Pemerintah Provinsi Kepulauan Riau (Pemprov Kepri) sedang memproses pemberhentian 13 Pegawai Pemerintah dengan Perjanjian Kerja (PPPK). Hal ini dilakukan karena sebagian pegawai mengundurkan diri, sementara yang lain terbukti melanggar disiplin.
Kepala Badan Kepegawaian Daerah (BKD) dan Korpri Provinsi Kepri, Yeny Trisia Isabella, menyampaikan bahwa lima PPPK telah resmi diberhentikan setelah Surat Keputusan (SK) pemberhentian diterbitkan. Sementara itu, delapan pegawai lainnya masih menunggu proses administrasi.

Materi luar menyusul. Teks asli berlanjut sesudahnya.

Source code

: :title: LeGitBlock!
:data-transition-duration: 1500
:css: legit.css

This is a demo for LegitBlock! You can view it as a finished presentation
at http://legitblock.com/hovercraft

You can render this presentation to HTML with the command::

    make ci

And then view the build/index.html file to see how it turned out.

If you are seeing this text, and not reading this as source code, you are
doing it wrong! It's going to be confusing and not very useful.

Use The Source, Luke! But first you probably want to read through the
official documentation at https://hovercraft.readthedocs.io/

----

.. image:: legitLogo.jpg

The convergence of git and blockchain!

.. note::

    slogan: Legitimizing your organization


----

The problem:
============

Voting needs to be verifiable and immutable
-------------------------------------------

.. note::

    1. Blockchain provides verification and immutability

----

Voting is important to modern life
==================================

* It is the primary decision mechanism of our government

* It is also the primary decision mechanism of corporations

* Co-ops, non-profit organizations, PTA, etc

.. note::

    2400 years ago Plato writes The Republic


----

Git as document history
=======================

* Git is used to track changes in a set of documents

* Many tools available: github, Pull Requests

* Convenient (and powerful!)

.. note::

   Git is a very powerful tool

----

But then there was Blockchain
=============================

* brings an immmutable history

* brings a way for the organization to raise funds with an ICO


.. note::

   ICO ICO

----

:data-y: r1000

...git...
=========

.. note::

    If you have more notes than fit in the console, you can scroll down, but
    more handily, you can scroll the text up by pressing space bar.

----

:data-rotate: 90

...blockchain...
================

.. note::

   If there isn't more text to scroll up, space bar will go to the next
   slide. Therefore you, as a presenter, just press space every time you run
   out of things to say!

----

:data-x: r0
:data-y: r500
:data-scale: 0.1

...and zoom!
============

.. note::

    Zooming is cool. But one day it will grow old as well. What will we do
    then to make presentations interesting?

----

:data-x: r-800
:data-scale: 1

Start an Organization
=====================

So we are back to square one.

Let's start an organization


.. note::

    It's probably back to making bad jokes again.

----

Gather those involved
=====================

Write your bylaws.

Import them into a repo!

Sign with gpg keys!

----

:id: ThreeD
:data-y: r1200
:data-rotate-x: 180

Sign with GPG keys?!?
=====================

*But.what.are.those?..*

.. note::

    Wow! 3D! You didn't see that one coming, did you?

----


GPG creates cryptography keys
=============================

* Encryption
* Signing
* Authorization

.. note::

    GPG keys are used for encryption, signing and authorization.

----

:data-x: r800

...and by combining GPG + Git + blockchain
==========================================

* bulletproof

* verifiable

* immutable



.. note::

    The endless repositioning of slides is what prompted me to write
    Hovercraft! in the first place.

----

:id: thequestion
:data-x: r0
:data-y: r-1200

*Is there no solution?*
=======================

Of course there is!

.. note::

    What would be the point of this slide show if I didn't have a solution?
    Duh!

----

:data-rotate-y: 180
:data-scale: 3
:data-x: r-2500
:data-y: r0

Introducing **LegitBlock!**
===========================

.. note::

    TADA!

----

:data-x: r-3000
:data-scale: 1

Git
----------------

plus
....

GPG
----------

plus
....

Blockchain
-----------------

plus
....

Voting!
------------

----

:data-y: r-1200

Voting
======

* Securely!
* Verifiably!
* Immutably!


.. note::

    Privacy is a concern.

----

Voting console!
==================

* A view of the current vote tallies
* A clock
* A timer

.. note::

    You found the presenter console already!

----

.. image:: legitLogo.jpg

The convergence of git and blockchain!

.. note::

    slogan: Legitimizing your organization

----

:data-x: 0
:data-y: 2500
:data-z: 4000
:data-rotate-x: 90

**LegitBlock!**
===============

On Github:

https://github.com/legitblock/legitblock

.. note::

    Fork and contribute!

“Dari 13 PPPK, lima orang SK pemberhentiannya sudah terbit, sedangkan delapan lainnya masih dalam proses. Tidak semuanya mengundurkan diri, ada juga yang diberhentikan karena indisipliner,” kata Yeny di Tanjungpinang, Selasa (14/7/2026).

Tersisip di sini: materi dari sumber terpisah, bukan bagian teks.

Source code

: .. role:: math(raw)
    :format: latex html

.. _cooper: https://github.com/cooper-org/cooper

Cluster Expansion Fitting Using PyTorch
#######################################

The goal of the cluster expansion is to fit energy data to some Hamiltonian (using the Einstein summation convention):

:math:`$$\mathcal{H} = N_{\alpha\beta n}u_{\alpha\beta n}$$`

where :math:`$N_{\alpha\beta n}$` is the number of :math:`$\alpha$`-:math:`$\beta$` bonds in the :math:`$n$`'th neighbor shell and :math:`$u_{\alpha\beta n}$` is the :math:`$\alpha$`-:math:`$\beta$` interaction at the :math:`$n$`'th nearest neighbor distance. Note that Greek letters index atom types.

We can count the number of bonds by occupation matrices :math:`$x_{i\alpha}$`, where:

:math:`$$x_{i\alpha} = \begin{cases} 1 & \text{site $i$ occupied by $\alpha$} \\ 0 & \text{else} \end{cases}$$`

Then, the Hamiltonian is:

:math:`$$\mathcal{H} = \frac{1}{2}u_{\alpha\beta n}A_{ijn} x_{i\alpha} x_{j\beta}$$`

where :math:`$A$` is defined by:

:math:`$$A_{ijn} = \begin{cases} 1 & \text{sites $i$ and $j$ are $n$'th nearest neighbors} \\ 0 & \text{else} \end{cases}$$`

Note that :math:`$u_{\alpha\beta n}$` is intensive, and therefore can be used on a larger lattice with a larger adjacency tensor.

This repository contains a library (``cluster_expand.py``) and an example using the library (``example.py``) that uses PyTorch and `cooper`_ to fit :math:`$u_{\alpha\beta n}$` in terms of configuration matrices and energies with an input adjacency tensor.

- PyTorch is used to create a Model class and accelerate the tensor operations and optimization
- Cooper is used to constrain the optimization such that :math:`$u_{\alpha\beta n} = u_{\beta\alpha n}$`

Para PPPK yang sedang diproses tersebut berasal dari berbagai organisasi perangkat daerah (OPD), termasuk Dinas Pemuda dan Olahraga. Mereka merupakan PPPK yang diangkat pada tahun 2021 maupun tahun-tahun berikutnya.
Yeny menjelaskan bahwa PPPK yang mengajukan pengunduran diri harus memenuhi persyaratan administratif, seperti capaian kinerja dan kehadiran minimal 90 persen. Setelah itu, Pejabat Pembina Kepegawaian akan menerbitkan surat penundaan pemberhentian sebelum SK pemberhentian definitif dikeluarkan.

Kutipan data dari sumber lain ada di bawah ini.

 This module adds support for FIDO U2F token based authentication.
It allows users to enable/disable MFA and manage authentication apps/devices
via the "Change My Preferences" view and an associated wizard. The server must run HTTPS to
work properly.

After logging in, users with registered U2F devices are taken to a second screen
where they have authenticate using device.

Selama masa penundaan, pegawai tidak diwajibkan lagi untuk masuk kerja atau mengisi laporan kinerja elektronik (e-kinerja). Kemudian, OPD terkait akan mengajukan usulan kepada BKD untuk penerbitan SK pemberhentian.
Alasan pengunduran diri para PPPK bermacam-macam, mulai dari mengikuti pasangan yang bekerja di luar negeri hingga mendapatkan pekerjaan baru. Sementara itu, pegawai yang diberhentikan karena pelanggaran disiplin umumnya tidak masuk kerja dalam waktu tertentu dan tidak mengisi e-kinerja.
Yeny menegaskan bahwa status sebagai Aparatur Sipil Negara (ASN) menuntut disiplin dan tanggung jawab yang tinggi. Oleh karena itu, Pemprov Kepri akan menindak tegas setiap pelanggaran terhadap ketentuan kepegawaian.
“Pemprov Kepri tidak ragu menindak tegas setiap pelanggaran aturan,” ujarnya.